Aim of the exercise:
For the entries below, the expected answer is the line with "56: (605, 320, 2.58)", the line with "69: (595, 212, 2.87)", and every line between them, exactly as written, and nothing more.

_____

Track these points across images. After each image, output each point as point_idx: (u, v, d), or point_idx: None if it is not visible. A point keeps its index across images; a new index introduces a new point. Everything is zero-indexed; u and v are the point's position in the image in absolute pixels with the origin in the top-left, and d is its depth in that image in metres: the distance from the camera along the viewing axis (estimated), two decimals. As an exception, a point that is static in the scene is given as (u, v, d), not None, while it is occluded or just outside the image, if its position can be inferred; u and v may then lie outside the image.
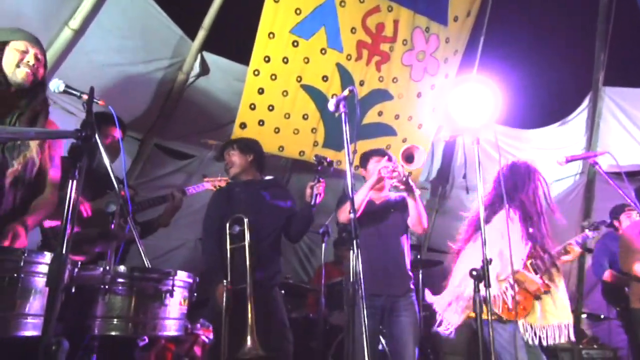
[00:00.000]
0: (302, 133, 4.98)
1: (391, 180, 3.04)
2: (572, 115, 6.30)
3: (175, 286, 1.97)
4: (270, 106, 4.75)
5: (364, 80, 5.14)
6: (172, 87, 4.68)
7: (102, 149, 2.13)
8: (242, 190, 3.14)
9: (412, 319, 2.98)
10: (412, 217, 3.11)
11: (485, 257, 2.13)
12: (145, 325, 1.92)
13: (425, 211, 3.18)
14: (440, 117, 5.57)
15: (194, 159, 5.03)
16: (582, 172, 6.34)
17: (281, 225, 3.15)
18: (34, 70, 2.02)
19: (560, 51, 5.95)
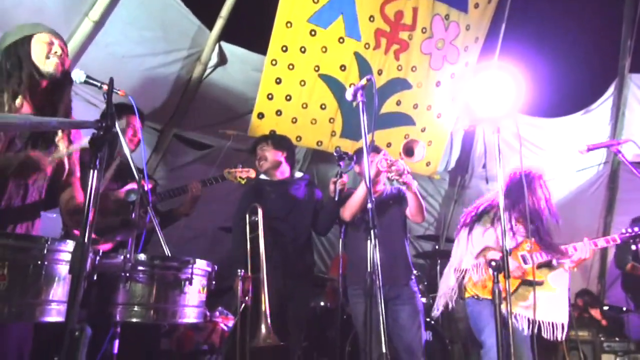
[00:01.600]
0: (320, 123, 4.97)
1: (389, 175, 3.04)
2: (596, 103, 6.15)
3: (194, 274, 2.00)
4: (287, 96, 4.75)
5: (382, 69, 5.10)
6: (191, 78, 4.71)
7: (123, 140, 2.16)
8: (273, 190, 3.21)
9: (416, 306, 3.04)
10: (411, 208, 3.14)
11: (505, 247, 2.11)
12: (165, 313, 1.95)
13: (443, 201, 3.21)
14: (459, 106, 5.49)
15: (213, 149, 5.06)
16: (606, 162, 6.20)
17: (311, 222, 3.24)
18: (62, 60, 2.05)
19: (584, 37, 5.79)
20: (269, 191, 3.19)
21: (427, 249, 6.07)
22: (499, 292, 2.07)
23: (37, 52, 2.00)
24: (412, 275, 3.16)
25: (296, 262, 3.11)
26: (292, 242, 3.10)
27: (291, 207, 3.17)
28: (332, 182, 3.08)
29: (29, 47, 2.00)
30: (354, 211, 3.09)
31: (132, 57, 4.29)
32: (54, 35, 2.07)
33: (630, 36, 5.90)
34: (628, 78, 6.03)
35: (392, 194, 3.30)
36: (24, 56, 1.97)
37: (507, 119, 2.50)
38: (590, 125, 6.11)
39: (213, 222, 5.07)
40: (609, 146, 3.11)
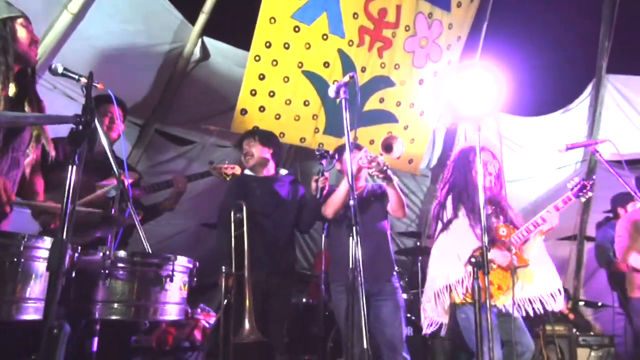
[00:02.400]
0: (303, 119, 4.96)
1: (370, 171, 3.06)
2: (574, 102, 6.25)
3: (176, 271, 1.99)
4: (271, 92, 4.73)
5: (366, 67, 5.11)
6: (173, 73, 4.66)
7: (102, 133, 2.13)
8: (258, 186, 3.20)
9: (397, 302, 3.06)
10: (392, 203, 3.16)
11: (485, 243, 2.14)
12: (146, 310, 1.94)
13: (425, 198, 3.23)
14: (442, 104, 5.54)
15: (196, 144, 5.02)
16: (583, 160, 6.32)
17: (295, 219, 3.25)
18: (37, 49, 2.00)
19: (565, 37, 5.89)
20: (255, 187, 3.19)
21: (409, 246, 6.10)
22: (478, 288, 2.10)
23: (22, 37, 1.93)
24: (395, 271, 3.19)
25: (280, 259, 3.12)
26: (276, 239, 3.11)
27: (276, 204, 3.18)
28: (314, 181, 3.09)
29: (14, 30, 1.92)
30: (336, 208, 3.10)
31: (113, 50, 4.22)
32: (28, 20, 2.01)
33: (608, 37, 6.00)
34: (605, 78, 6.14)
35: (373, 190, 3.32)
36: (9, 39, 1.89)
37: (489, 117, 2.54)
38: (569, 124, 6.22)
39: (196, 219, 5.03)
40: (588, 145, 3.18)
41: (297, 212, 3.25)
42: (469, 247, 2.60)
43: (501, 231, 2.81)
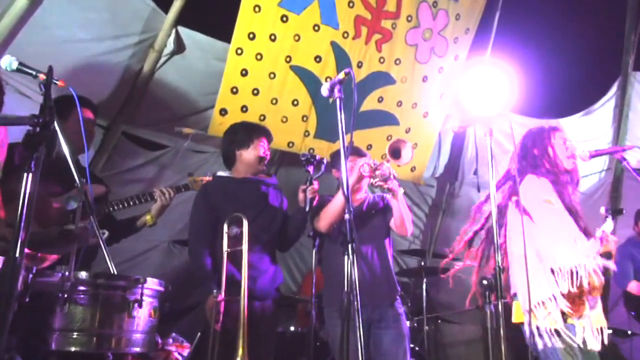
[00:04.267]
0: (292, 121, 4.98)
1: (372, 180, 3.07)
2: (597, 104, 6.33)
3: (145, 295, 1.98)
4: (255, 90, 4.74)
5: (363, 62, 5.15)
6: (143, 67, 4.65)
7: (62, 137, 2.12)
8: (240, 187, 3.17)
9: (401, 330, 3.06)
10: (396, 219, 3.17)
11: (498, 264, 2.15)
12: (110, 340, 1.92)
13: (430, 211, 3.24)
14: (448, 104, 5.59)
15: (168, 149, 5.01)
16: (608, 169, 6.40)
17: (279, 227, 3.20)
18: None
19: (585, 31, 5.97)
20: (234, 189, 3.15)
21: (412, 265, 6.13)
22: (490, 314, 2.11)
23: None
24: (398, 295, 3.19)
25: (269, 271, 3.10)
26: (260, 249, 3.05)
27: (262, 208, 3.15)
28: (302, 191, 3.07)
29: None
30: (330, 221, 3.10)
31: (75, 42, 4.21)
32: None
33: (634, 30, 6.10)
34: (632, 76, 6.23)
35: (375, 203, 3.33)
36: None
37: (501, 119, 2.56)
38: (591, 128, 6.29)
39: (166, 235, 5.01)
40: (613, 153, 3.22)
41: (281, 223, 3.23)
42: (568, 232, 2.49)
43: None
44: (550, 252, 2.46)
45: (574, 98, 6.34)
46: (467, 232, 2.90)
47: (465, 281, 3.09)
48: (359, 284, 2.87)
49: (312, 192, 3.05)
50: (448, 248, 3.09)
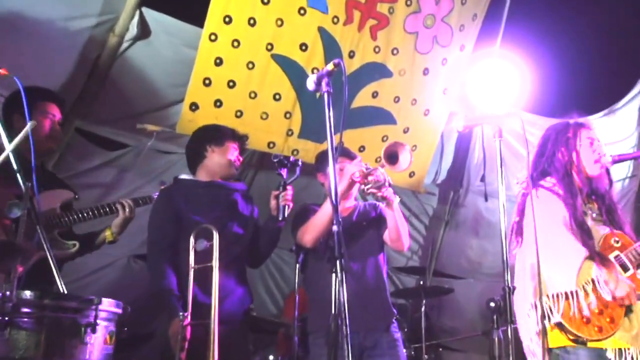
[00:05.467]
0: (273, 118, 4.98)
1: (364, 187, 3.08)
2: (621, 102, 6.42)
3: (100, 318, 1.96)
4: (230, 82, 4.74)
5: (355, 51, 5.16)
6: (101, 54, 4.63)
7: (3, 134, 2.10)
8: (206, 193, 3.15)
9: (398, 358, 3.07)
10: (391, 231, 3.19)
11: (507, 284, 2.17)
12: (58, 371, 1.90)
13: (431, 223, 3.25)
14: (453, 101, 5.62)
15: (129, 149, 4.99)
16: (632, 176, 6.48)
17: (250, 240, 3.20)
18: None
19: (606, 20, 6.04)
20: (200, 194, 3.14)
21: (410, 285, 6.15)
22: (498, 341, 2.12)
23: None
24: (394, 319, 3.20)
25: (238, 290, 3.10)
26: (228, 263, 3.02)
27: (230, 217, 3.15)
28: (273, 197, 3.07)
29: None
30: (316, 235, 3.10)
31: (21, 24, 4.18)
32: None
33: (663, 20, 6.21)
34: (660, 72, 6.34)
35: (366, 212, 3.34)
36: None
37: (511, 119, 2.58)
38: (613, 129, 6.35)
39: (125, 248, 4.98)
40: (637, 158, 3.26)
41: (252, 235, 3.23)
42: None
43: (613, 241, 2.78)
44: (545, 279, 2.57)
45: (594, 95, 6.41)
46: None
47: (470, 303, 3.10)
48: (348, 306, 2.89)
49: (285, 199, 3.05)
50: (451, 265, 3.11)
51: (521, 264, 2.77)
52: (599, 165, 2.87)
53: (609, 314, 2.59)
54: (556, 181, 2.83)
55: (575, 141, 2.88)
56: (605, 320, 2.58)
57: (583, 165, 2.86)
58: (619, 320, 2.59)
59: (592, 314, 2.57)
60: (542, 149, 2.95)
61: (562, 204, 2.75)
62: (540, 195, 2.76)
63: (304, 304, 4.51)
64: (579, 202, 2.76)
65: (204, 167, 3.23)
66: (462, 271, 6.45)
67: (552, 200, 2.76)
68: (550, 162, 2.89)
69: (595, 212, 2.87)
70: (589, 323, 2.56)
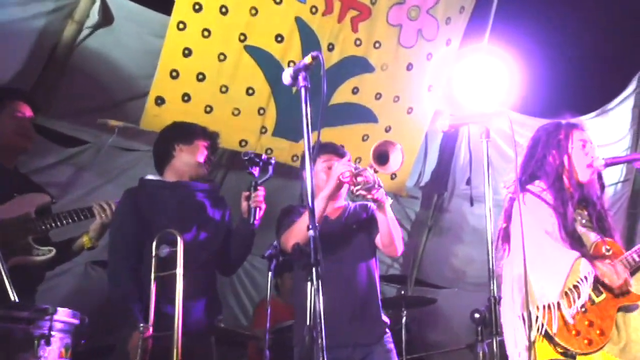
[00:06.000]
0: (245, 114, 4.97)
1: (353, 188, 3.06)
2: (613, 102, 6.51)
3: (54, 329, 1.94)
4: (200, 74, 4.72)
5: (335, 44, 5.18)
6: (58, 43, 4.58)
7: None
8: (173, 194, 3.14)
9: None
10: (383, 235, 3.19)
11: (493, 293, 2.19)
12: (8, 386, 1.88)
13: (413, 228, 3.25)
14: (438, 98, 5.67)
15: (88, 146, 4.95)
16: (625, 180, 6.57)
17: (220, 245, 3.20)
18: None
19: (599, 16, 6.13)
20: (167, 196, 3.13)
21: (390, 295, 6.17)
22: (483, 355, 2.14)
23: None
24: (386, 328, 3.20)
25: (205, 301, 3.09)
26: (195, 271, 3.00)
27: (199, 221, 3.15)
28: (244, 198, 3.07)
29: None
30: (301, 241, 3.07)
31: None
32: None
33: (658, 17, 6.32)
34: (655, 70, 6.44)
35: (356, 213, 3.32)
36: None
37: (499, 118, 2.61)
38: (606, 130, 6.43)
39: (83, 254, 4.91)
40: (632, 161, 3.32)
41: (224, 240, 3.22)
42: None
43: (604, 249, 2.82)
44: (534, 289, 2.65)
45: (586, 95, 6.50)
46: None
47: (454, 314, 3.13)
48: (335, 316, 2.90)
49: (256, 200, 3.05)
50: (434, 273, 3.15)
51: (508, 274, 2.80)
52: (591, 170, 2.91)
53: (599, 326, 2.65)
54: (546, 186, 2.87)
55: (567, 143, 2.93)
56: (595, 332, 2.63)
57: (575, 169, 2.90)
58: (609, 332, 2.64)
59: (582, 326, 2.62)
60: (532, 151, 2.99)
61: (551, 211, 2.80)
62: (527, 201, 2.80)
63: (276, 314, 4.51)
64: (570, 210, 2.81)
65: (171, 167, 3.21)
66: (446, 280, 6.50)
67: (540, 207, 2.81)
68: (541, 166, 2.93)
69: (585, 219, 2.92)
70: (578, 335, 2.61)
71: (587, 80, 6.45)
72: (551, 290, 2.65)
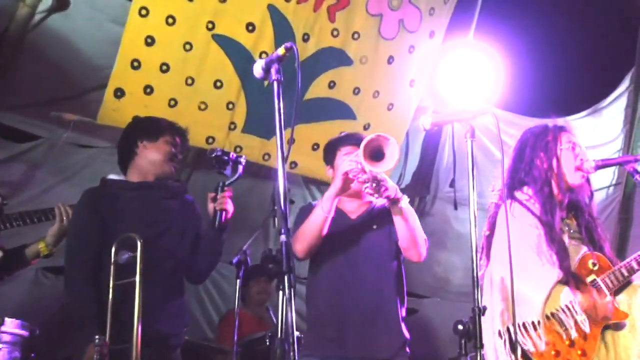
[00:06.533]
0: (213, 109, 4.95)
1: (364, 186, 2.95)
2: (605, 101, 6.60)
3: (1, 342, 1.92)
4: (163, 65, 4.69)
5: (310, 34, 5.18)
6: (9, 27, 4.53)
7: None
8: (137, 196, 3.12)
9: None
10: (401, 238, 3.11)
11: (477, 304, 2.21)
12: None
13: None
14: (420, 94, 5.69)
15: (40, 141, 4.91)
16: (616, 184, 6.66)
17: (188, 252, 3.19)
18: None
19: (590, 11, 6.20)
20: (130, 198, 3.10)
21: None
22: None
23: None
24: (406, 342, 3.12)
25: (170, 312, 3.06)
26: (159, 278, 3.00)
27: (166, 225, 3.13)
28: (210, 199, 3.06)
29: None
30: (307, 245, 3.06)
31: None
32: None
33: (653, 11, 6.41)
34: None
35: (380, 214, 3.24)
36: None
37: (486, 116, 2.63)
38: (598, 130, 6.53)
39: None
40: (624, 163, 3.37)
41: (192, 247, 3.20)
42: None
43: (591, 263, 2.85)
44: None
45: (576, 93, 6.55)
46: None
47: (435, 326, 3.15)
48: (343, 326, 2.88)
49: (222, 202, 3.03)
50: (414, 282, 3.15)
51: (487, 285, 2.82)
52: (581, 174, 2.95)
53: (580, 347, 2.68)
54: (533, 193, 2.90)
55: (555, 146, 2.96)
56: (576, 353, 2.67)
57: (564, 172, 2.94)
58: (592, 354, 2.68)
59: (562, 346, 2.66)
60: (519, 154, 3.02)
61: (537, 222, 2.84)
62: (513, 211, 2.83)
63: (244, 326, 4.49)
64: (557, 220, 2.85)
65: (135, 165, 3.18)
66: (427, 289, 6.52)
67: (525, 218, 2.84)
68: (529, 170, 2.96)
69: (574, 229, 2.96)
70: (558, 356, 2.64)
71: (577, 77, 6.49)
72: (528, 309, 2.67)
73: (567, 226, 2.94)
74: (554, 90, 6.32)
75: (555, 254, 2.77)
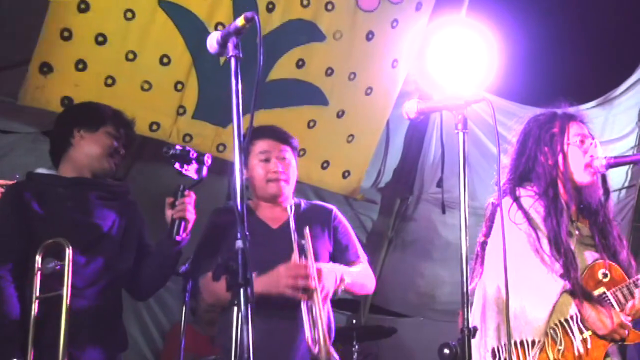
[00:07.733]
0: (158, 89, 4.92)
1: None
2: (619, 89, 6.67)
3: None
4: (99, 36, 4.64)
5: (276, 3, 5.17)
6: None
7: None
8: (69, 194, 3.12)
9: None
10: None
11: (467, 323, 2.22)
12: None
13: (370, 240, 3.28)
14: (404, 77, 5.71)
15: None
16: (630, 186, 6.76)
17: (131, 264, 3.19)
18: None
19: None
20: (61, 196, 3.11)
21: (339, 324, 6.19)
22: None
23: None
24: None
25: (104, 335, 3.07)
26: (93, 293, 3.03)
27: (103, 231, 3.13)
28: (168, 205, 3.06)
29: None
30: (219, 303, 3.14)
31: None
32: None
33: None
34: (667, 52, 6.64)
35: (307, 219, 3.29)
36: None
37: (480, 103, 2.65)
38: (609, 123, 6.60)
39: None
40: (638, 162, 3.41)
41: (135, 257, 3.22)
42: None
43: (601, 274, 2.90)
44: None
45: (582, 80, 6.60)
46: None
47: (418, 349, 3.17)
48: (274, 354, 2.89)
49: (182, 209, 3.02)
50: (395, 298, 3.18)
51: (479, 298, 2.86)
52: (591, 171, 2.99)
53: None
54: (537, 192, 2.93)
55: (562, 139, 2.99)
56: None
57: (571, 171, 2.98)
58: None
59: None
60: (521, 146, 3.06)
61: (541, 225, 2.88)
62: (513, 212, 2.86)
63: (192, 344, 4.48)
64: (564, 223, 2.88)
65: (69, 158, 3.19)
66: (409, 307, 6.56)
67: (526, 220, 2.89)
68: (532, 167, 3.00)
69: (585, 233, 3.00)
70: None
71: (586, 62, 6.55)
72: (529, 327, 2.73)
73: (578, 230, 2.97)
74: (557, 76, 6.36)
75: (560, 262, 2.80)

_____

Written answer:
56: (605, 320, 2.58)
57: (583, 165, 2.86)
58: (619, 320, 2.59)
59: (592, 314, 2.57)
60: (542, 149, 2.95)
61: (562, 204, 2.75)
62: (540, 195, 2.76)
63: (304, 304, 4.51)
64: (579, 202, 2.76)
65: (204, 167, 3.23)
66: (462, 271, 6.45)
67: (552, 200, 2.76)
68: (550, 162, 2.89)
69: (595, 212, 2.87)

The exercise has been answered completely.